→ **Work instruction**:
In the data below, which lines hold the word "Просмотры"? Copy them.

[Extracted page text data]
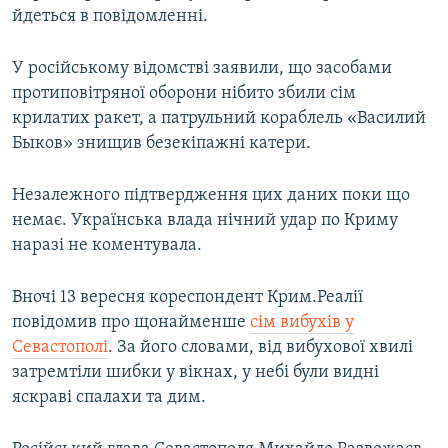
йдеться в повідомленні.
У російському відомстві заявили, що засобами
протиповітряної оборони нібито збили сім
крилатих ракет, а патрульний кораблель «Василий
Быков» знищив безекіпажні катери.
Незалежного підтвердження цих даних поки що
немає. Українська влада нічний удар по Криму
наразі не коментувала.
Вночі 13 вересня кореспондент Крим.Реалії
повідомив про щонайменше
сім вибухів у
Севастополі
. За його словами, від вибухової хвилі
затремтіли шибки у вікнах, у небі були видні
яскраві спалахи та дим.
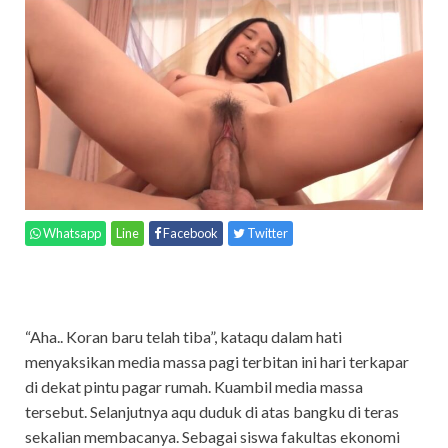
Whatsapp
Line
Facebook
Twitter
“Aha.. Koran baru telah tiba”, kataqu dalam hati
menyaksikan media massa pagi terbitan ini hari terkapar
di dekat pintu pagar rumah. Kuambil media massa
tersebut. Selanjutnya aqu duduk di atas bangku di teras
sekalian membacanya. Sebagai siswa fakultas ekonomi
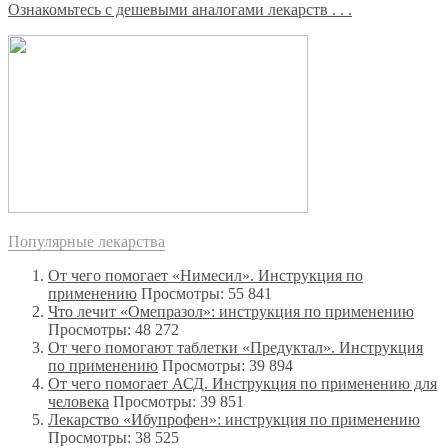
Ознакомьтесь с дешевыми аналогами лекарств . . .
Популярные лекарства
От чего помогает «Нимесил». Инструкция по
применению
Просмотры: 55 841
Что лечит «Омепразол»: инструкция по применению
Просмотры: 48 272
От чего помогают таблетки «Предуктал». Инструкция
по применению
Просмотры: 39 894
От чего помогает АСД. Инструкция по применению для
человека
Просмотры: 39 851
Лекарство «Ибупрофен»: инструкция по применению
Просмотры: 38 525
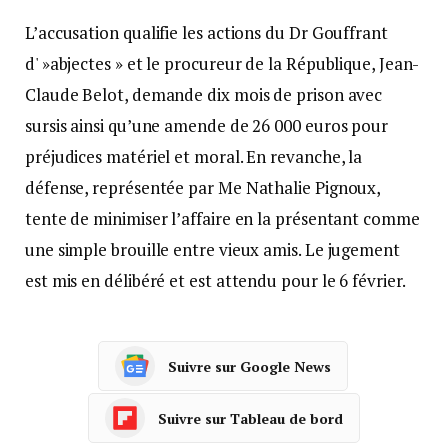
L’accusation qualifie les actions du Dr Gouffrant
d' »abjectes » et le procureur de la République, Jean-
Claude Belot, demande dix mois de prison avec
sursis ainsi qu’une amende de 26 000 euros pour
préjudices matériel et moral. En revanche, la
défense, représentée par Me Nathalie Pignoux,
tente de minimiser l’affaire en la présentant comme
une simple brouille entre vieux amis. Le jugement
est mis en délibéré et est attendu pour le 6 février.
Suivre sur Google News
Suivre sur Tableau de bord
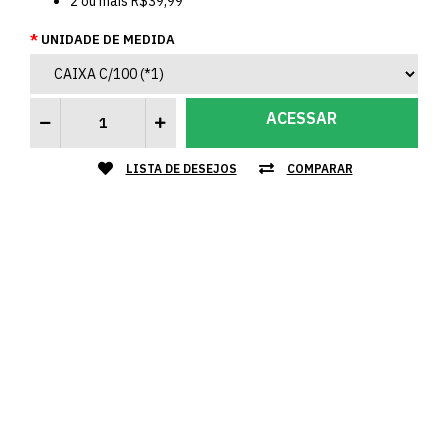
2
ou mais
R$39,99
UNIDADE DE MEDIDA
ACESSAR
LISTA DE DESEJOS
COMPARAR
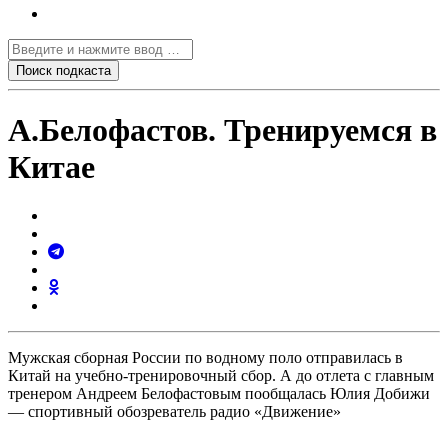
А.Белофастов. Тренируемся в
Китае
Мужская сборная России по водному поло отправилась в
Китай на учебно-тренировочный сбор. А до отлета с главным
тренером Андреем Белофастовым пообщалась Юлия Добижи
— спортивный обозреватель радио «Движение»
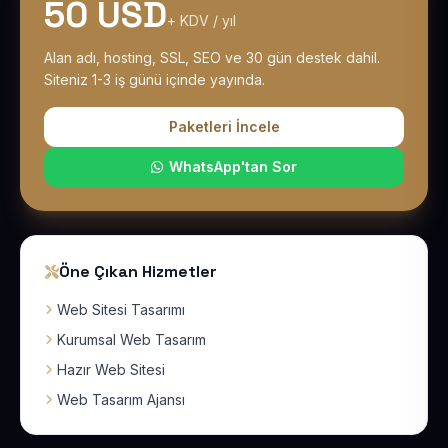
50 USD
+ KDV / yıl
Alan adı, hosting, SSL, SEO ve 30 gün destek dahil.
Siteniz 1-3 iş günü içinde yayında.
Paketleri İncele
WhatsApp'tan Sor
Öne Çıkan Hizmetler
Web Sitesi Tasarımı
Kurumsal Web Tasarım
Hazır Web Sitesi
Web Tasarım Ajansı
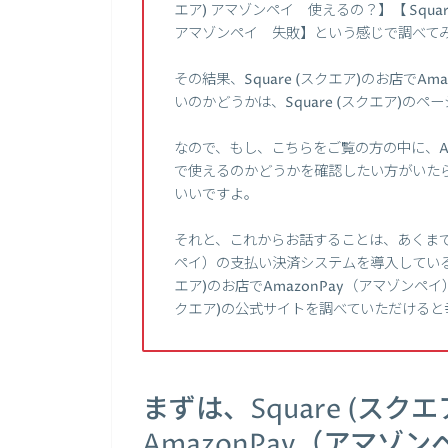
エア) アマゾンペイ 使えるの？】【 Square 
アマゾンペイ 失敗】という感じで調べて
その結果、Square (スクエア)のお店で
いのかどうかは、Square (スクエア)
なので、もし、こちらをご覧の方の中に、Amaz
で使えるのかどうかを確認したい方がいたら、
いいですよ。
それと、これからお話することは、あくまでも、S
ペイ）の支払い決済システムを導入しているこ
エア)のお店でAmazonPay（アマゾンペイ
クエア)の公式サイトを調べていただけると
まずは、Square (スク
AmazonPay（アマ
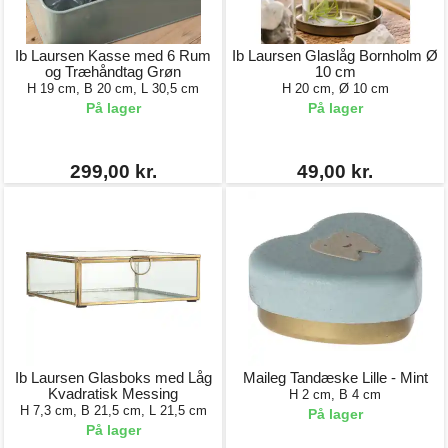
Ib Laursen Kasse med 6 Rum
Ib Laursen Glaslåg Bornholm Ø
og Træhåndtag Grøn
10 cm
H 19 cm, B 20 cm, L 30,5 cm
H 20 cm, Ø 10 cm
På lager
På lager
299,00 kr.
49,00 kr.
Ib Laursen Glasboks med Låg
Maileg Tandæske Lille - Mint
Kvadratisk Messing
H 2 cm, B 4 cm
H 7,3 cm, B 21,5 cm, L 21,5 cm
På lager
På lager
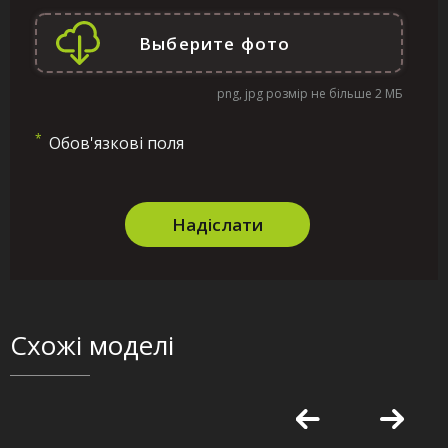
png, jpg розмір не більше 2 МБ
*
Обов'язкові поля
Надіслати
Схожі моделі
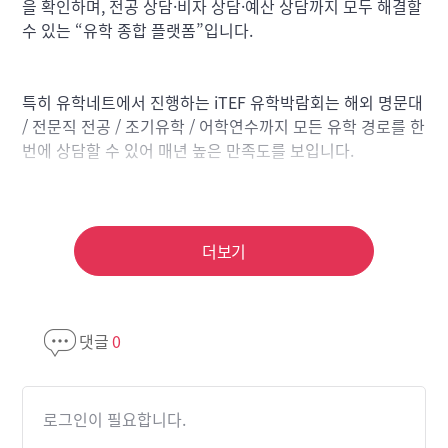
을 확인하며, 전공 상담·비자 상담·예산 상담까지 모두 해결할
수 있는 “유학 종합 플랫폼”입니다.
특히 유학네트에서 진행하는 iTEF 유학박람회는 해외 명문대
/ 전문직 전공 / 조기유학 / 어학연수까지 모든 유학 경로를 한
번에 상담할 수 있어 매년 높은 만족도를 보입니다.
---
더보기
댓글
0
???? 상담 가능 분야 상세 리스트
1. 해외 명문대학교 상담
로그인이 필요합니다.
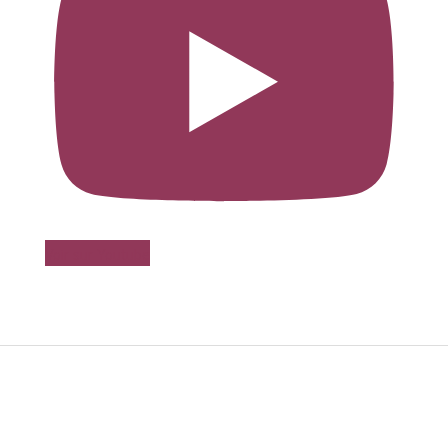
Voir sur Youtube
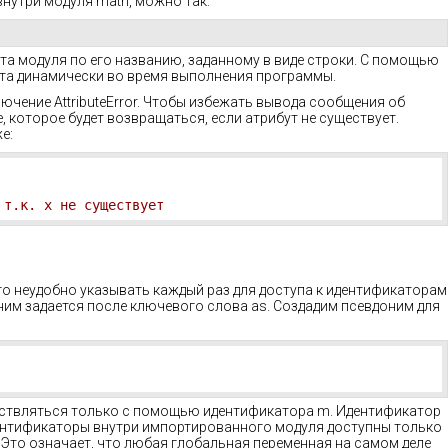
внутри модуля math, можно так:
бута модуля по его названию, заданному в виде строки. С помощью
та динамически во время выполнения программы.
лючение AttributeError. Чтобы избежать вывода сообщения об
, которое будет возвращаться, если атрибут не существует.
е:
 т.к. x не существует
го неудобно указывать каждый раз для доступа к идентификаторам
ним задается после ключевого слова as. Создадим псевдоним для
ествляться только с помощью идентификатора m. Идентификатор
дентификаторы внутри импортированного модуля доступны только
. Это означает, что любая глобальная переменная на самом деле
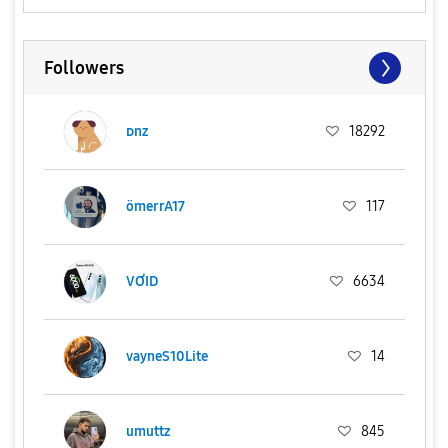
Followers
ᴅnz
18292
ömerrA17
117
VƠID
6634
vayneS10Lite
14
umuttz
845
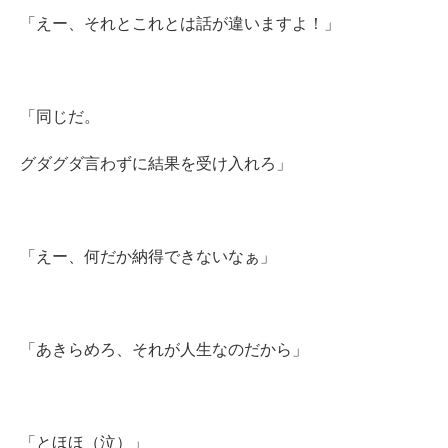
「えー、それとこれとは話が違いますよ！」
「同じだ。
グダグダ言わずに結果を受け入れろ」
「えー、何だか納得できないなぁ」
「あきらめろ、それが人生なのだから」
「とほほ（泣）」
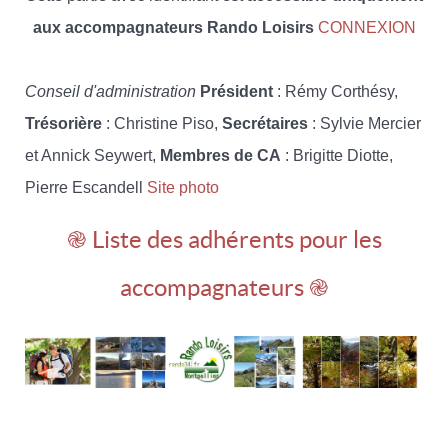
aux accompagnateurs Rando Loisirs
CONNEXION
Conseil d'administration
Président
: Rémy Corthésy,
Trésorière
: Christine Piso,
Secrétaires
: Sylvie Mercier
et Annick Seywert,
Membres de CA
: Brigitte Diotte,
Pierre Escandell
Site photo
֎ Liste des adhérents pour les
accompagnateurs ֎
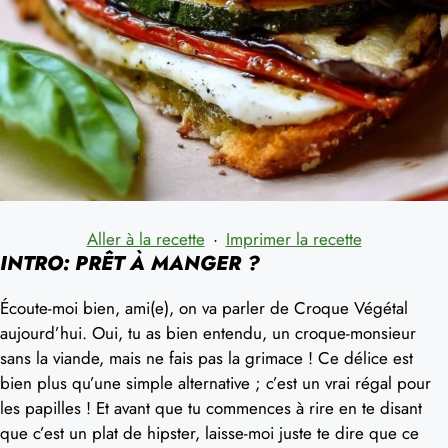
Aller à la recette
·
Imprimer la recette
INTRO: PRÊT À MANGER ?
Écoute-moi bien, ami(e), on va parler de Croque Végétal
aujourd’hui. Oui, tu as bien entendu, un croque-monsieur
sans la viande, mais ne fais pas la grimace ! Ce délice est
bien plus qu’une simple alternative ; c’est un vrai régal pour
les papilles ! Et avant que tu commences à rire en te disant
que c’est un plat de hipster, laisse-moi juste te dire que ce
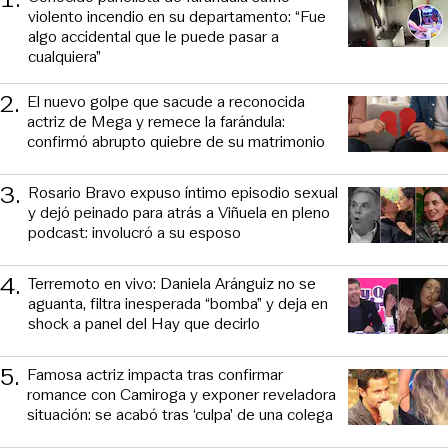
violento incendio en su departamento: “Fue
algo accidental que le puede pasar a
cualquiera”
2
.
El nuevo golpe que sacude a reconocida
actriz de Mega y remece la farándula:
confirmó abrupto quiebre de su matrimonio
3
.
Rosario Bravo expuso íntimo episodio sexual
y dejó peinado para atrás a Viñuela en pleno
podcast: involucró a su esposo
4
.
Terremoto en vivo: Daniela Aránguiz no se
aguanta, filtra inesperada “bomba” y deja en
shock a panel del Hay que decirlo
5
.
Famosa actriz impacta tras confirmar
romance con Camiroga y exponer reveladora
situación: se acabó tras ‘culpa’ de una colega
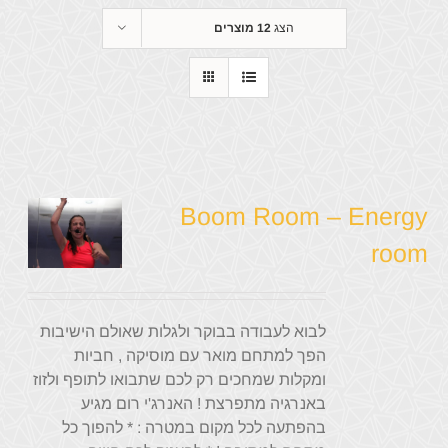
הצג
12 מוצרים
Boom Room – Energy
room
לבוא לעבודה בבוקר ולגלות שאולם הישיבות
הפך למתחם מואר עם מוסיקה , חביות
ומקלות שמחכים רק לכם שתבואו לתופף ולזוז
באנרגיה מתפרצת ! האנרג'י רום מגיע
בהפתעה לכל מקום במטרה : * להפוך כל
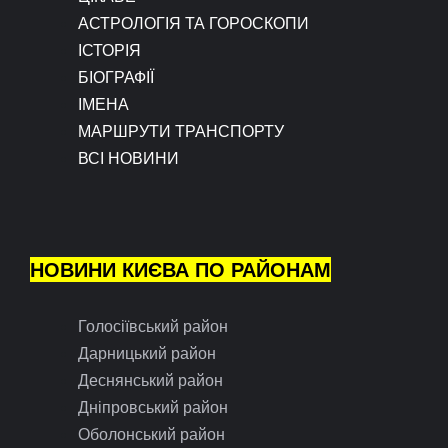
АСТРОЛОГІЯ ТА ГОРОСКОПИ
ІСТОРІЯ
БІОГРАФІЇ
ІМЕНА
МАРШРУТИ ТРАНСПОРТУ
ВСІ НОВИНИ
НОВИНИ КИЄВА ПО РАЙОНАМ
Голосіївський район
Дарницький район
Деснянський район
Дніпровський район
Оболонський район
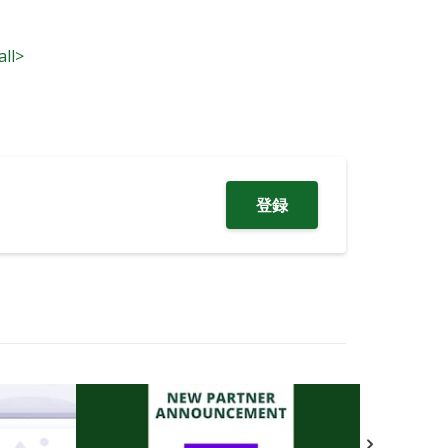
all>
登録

→ **Exercise output**:
Просмотры: 55 841
Просмотры: 48 272
Просмотры: 39 894
Просмотры: 39 851
Просмотры: 38 525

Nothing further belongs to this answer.